Fisher produced bespoke coachwork, weld-formed steel bodies, custom interiors, and restoration services for vintage automobiles such as Packard Twin Six, Cadillac V16, Rolls-Royce Phantom, Bentley 3 Litre, and Duesenberg Model J. Their catalog included phaetons, landaulets, sedans, limousines, tourers, and convertible bodies commissioned by firms like Lincoln Motor Company and Pierce-Arrow Motor Car Company. Services extended to precision metalworking, varnishing and coach painting used by studios akin to Hispano-Suiza and Bugatti representatives in the United States, upholstery and trim reflecting standards of Hermès and Woolrich craftsmanship, and mechanical integration aligning with chassis from Packard and Cadillac.

Notable Commissions and Clients

Fisher maintained relationships with elite patrons including John D. Rockefeller, Henry Clay Frick, J.P. Morgan, William Randolph Hearst, and political figures attending the White House under presidents from Theodore Roosevelt to Franklin D. Roosevelt. Companies contracting Fisher included Cadillac, Packard, Lincoln, Duesenberg, Pierce-Arrow, and bespoke projects for European houses like Rolls-Royce and Bentley when exported to American elites. High-profile commissions appeared at concours such as Pebble Beach Concours d'Elegance and events hosted by Art Deco patrons, with finished cars displayed alongside works by designers like Harley Earl and Raymond Loewy.

Design and Construction Techniques

Fisher combined traditional coachbuilding methods—frame carpentry and hand-formed panels—with emerging sheet-metal technologies, riveted and welded assemblies informed by practices at Bethlehem Steel and tooling advances from General Motors Research Laboratories.
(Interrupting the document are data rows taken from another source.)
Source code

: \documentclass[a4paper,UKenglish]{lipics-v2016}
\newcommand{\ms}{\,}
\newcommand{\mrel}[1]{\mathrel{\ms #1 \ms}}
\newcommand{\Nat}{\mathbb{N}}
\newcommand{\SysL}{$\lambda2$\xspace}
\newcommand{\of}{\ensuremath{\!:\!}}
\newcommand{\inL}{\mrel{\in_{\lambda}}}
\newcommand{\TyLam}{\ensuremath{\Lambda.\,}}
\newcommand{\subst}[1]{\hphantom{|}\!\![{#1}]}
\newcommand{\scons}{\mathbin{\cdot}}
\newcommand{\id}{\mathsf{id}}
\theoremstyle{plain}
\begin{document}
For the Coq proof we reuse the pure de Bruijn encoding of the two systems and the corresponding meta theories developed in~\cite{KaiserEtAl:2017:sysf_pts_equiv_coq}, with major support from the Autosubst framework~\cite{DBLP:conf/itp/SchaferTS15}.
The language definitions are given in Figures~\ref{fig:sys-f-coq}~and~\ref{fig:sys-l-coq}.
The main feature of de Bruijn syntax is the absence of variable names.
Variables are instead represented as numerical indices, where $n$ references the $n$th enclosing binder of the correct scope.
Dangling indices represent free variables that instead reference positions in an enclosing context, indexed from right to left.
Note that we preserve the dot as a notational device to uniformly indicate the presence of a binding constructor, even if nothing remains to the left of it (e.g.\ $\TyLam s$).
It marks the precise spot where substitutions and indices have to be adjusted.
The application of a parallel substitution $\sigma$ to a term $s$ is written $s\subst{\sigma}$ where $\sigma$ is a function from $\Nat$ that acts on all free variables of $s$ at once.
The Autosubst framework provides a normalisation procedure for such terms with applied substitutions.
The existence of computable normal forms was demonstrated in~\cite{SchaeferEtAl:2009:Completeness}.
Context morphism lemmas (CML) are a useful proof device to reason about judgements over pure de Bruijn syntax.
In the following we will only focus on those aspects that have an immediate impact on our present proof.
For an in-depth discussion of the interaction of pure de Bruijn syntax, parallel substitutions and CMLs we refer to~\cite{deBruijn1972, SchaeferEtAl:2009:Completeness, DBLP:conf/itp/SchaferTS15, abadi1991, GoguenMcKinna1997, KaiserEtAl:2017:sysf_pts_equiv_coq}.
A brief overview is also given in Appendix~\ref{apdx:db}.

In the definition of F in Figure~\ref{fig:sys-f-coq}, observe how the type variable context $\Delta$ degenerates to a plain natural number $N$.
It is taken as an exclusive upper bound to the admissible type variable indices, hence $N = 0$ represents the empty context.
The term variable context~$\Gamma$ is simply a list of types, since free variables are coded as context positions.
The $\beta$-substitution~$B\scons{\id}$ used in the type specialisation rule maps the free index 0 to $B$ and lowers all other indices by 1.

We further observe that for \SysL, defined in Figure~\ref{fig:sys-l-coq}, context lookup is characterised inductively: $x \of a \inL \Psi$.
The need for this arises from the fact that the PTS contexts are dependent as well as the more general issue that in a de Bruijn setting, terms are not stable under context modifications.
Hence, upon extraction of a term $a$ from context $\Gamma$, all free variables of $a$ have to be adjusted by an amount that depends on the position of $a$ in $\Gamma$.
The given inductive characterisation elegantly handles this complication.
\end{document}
Designers at Fisher referenced aesthetic movements exemplified by Art Nouveau and Art Deco, collaborating with stylists comparable to Gordon Buehrig and Howard "Dutch" Darrin to produce flowing fenders and integrated bodylines. Interior trim employed hide tanning standards influenced by Horween Leather Company and used instrumentation layouts similar to contemporaneous engineering at Delco and Bosch. Precision jigs and dies were produced using machine tools paralleling those from Brown & Sharpe and production planning borrowed from Frederick Winslow Taylor-inspired management.

Business Operations and Ownership

Operationally, Fisher ran multiple shops for carriagebuilding, metalworking, upholstery, and paint finishing, employing craftspeople who migrated from European centers like Milan and Turin and American industrial hubs such as Pittsburgh and Cleveland. The firm negotiated supply relationships with steelmakers including U.S. Steel and subcontracted glasswork from firms akin to Libbey-Owens-Ford. Financial arrangements reflected capital flows among investors tied to J.P. Morgan & Co. and manufacturing consolidators including General Motors, and the company underwent ownership transitions influenced by mergers similar to those involving Fisher Body and Fisher Automotive. Labor relations intersected with unions like the United Automobile Workers during the mid-20th century.

Legacy and Impact on Coachbuilding

Fisher's legacy persists in surviving bespoke bodies preserved by museums such as the Henry Ford Museum, The Frick Collection, and automotive collections at The Peterson Automotive Museum and The National Motor Museum (Beaulieu). The firm's blend of artisanal handcraft and industrial metallurgy influenced postwar coachbuilders and contemporary restomod culture, informing restoration standards upheld by organizations like RM Sotheby's and the Automobile Club de France. Fisher’s methods contributed to evolving body-on-frame practices that paved the way for unibody construction championed by advocates including Alfred P. Sloan and firms like Chrysler Corporation, leaving an archival footprint in design sketchbooks, coachbuilders' pattern books, and surviving examples at concours and private collections.